From: Neonatal imprinting of alveolar macrophages via neutrophil-derived 12-HETE
(a-c) WT and Alox15−/− animals were infected with IAV (50 pfu, in). (a) At various days post-infection, expression of ALOX15 was evaluated by flow cytometry (ICS) in CD45− cells as well as various leukocyte populations.
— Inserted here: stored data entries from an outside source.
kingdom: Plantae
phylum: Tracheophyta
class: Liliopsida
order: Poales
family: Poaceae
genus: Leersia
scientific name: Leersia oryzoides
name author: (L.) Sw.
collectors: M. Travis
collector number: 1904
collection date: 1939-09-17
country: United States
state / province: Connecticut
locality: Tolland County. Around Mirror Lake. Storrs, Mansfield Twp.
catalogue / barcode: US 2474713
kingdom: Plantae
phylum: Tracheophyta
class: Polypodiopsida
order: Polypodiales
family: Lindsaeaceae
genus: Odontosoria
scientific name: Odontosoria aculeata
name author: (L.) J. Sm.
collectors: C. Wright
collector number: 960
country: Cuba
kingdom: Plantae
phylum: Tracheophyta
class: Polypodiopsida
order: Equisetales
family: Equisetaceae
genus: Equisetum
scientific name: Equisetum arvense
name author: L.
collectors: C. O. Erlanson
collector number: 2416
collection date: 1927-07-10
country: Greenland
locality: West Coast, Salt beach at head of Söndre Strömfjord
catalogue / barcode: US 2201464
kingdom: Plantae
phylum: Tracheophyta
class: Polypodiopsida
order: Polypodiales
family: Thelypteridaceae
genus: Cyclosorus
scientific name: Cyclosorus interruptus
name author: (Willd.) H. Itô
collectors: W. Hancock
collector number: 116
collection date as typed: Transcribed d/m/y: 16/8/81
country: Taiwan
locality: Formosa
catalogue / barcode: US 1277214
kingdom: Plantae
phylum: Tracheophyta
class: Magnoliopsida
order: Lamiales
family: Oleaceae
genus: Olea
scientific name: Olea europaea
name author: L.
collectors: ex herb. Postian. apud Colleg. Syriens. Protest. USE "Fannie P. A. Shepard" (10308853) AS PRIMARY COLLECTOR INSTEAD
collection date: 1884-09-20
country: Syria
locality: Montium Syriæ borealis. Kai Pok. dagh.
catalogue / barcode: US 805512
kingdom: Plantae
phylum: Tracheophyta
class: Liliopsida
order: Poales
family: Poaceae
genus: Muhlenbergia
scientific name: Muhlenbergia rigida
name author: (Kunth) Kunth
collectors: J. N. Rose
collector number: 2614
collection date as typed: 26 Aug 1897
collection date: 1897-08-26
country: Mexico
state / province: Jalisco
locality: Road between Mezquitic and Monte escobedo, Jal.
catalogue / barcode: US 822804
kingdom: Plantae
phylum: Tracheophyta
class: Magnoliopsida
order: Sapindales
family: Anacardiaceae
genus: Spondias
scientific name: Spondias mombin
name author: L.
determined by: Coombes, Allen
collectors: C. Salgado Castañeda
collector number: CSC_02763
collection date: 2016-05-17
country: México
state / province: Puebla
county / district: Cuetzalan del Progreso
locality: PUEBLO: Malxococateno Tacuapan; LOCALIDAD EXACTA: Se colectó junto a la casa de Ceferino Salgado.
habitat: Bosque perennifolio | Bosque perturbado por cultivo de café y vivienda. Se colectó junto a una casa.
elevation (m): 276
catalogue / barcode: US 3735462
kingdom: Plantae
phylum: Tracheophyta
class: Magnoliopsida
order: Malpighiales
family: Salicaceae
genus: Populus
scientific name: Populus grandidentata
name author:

The expression was normalized to Alox15−/− mice used as controls for gating (n = 4/5/3/5/group). (b) Levels of 12-HETE (left, n = 5/10/8/13/group) and 15-HETE (right, n = 6/12/8/13/group) in the BAL at various days post-infection. (c-i) WT and Alox15−/− animals were infected with IAV (20 pfu, in). (c) Pulmonary viral loads at day 3 post-infection (n = 4/group). (d-h) BAL levels of IFNβ (d) (0: n = 3/group, 3: n = 5/group) and PGE2 (e) (n = 5/group) at day 3 post-infection. (f) BAL levels of CCL2 (left) and CXCL1/KC (right) at various days post-infection (WT: n = 3/5/9/5/6/3/group, Alox15−/−: n = 3/5/8/6/5/3 mice/group). (g) BAL numbers of AM (left), monocytes (middle) and neutrophils (right) at various days post-infection (WT: n = 3/5/5/5/6/3/timepoint, Alox15−/−: n = 3/5/5/6/5/3/timepoint). (h) Total BAL protein levels at various days post-infection (WT: n = 3/5/9/5/6/3/group, Alox15−/−: n = 3/5/7/6/5/3/group). (i) Representative micrographs of H&E lung sections at various days post-infection. (j) Alox15−/− mice were treated daily with exogenous 12-HETE or 15-HETE or vehicle. Lungs were harvested at day 3 post-infection for assessment of pulmonary viral loads (n = 8/8/7/8/group). (k) Alox15−/− mice were treated daily with exogenous 12-HETE or 15-HETE or vehicle starting on the day of infection (IAV, 90 pfu, in) for 3 days. The survival was monitored overtime (n = 8/10/9/9/group). (l) Weight loss curves after SARS-CoV-2 infection (k18-hACE2 Alox15+/+: n = 19, k18-hACE2 Alox15−/−: n = 17). Data are presented as mean ± s.e.m and are from one (a, c-e, k) or pooled from two (b, f-h, j, l) independent experiments or representative of 5 (i) biological replicates. Data were analyzed using two-tailed unpaired t-test (c, e), one-way ANOVA followed by Tukey’s multiple comparisons test (b, j), two-way ANOVA followed by Sidak’s multiple comparisons test (d, f-h) or log-rank test (k).